::: Data provided

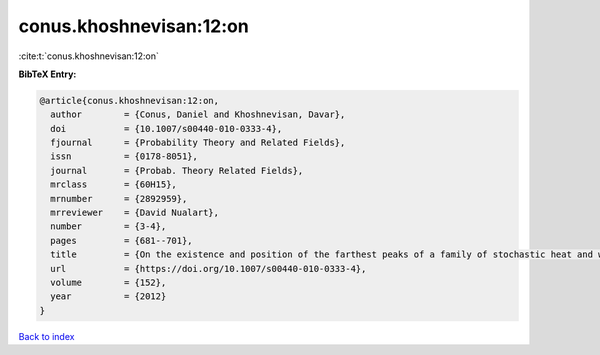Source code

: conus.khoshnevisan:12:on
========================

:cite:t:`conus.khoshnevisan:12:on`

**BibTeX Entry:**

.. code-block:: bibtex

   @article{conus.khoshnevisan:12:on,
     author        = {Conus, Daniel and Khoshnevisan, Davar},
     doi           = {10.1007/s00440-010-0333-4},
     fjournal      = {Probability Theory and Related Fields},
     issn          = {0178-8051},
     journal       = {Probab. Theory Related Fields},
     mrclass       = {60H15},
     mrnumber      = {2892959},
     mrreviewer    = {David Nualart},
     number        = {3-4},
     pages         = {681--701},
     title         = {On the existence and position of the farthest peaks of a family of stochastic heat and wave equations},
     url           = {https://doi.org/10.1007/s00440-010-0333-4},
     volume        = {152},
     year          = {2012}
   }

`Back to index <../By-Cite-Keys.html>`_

::::::
::: Data provided

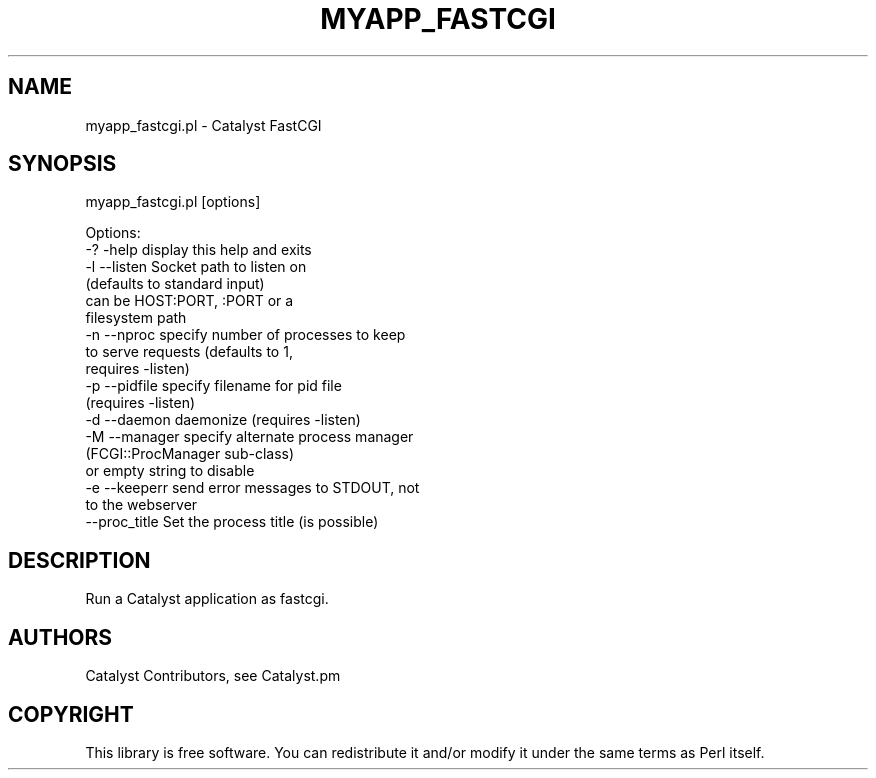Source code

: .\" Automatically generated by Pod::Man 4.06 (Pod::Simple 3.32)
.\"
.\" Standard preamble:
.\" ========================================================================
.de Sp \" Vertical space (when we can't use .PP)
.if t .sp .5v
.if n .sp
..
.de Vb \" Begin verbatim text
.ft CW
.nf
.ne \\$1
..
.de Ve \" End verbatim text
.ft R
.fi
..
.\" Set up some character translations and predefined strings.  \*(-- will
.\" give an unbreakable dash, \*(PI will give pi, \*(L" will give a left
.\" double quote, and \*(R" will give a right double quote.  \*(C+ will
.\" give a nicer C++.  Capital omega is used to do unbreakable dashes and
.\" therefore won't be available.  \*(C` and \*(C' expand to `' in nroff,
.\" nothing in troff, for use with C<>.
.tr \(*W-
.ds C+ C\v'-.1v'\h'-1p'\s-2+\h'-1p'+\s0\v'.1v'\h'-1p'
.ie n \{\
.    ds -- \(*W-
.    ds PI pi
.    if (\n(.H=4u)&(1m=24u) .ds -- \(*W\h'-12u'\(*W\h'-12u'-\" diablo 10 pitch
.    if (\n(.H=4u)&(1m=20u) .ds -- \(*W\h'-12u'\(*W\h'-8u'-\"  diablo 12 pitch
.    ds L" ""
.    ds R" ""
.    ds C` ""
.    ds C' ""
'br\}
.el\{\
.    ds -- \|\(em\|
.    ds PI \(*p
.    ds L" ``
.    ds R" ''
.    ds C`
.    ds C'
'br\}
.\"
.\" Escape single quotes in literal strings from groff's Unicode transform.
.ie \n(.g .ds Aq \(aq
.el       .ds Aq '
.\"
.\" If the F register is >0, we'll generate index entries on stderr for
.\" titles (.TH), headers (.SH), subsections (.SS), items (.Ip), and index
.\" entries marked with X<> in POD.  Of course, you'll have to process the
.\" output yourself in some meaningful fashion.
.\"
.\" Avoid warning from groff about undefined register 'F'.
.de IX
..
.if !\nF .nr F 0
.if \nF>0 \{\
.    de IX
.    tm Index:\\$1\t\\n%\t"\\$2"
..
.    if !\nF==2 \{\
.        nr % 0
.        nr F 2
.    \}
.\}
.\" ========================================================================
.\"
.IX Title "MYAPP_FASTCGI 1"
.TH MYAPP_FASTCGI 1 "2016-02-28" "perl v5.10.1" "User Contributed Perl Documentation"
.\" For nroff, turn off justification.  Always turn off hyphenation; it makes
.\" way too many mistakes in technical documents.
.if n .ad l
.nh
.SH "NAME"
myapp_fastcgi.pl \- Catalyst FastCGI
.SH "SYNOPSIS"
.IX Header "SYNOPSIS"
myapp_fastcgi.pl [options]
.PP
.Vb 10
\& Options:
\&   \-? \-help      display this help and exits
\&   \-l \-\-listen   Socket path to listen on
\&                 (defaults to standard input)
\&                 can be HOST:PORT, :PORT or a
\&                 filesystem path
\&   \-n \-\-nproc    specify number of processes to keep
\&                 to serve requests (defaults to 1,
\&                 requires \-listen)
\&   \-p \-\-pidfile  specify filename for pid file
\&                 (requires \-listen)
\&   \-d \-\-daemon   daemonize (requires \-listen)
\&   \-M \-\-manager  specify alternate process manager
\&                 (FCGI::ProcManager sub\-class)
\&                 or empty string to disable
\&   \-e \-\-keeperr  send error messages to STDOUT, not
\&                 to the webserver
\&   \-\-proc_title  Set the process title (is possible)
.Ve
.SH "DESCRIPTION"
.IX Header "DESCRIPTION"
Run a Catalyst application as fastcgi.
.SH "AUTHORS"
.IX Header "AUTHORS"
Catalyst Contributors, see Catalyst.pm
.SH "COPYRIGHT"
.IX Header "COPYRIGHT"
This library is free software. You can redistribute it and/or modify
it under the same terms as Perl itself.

::::::

### Directions for this task
Each line of the entries that contains the word "will" should be listed.

### Result
.\" Set up some character translations and predefined strings.  \*(-- will
.\" give an unbreakable dash, \*(PI will give pi, \*(L" will give a left
.\" double quote, and \*(R" will give a right double quote.  \*(C+ will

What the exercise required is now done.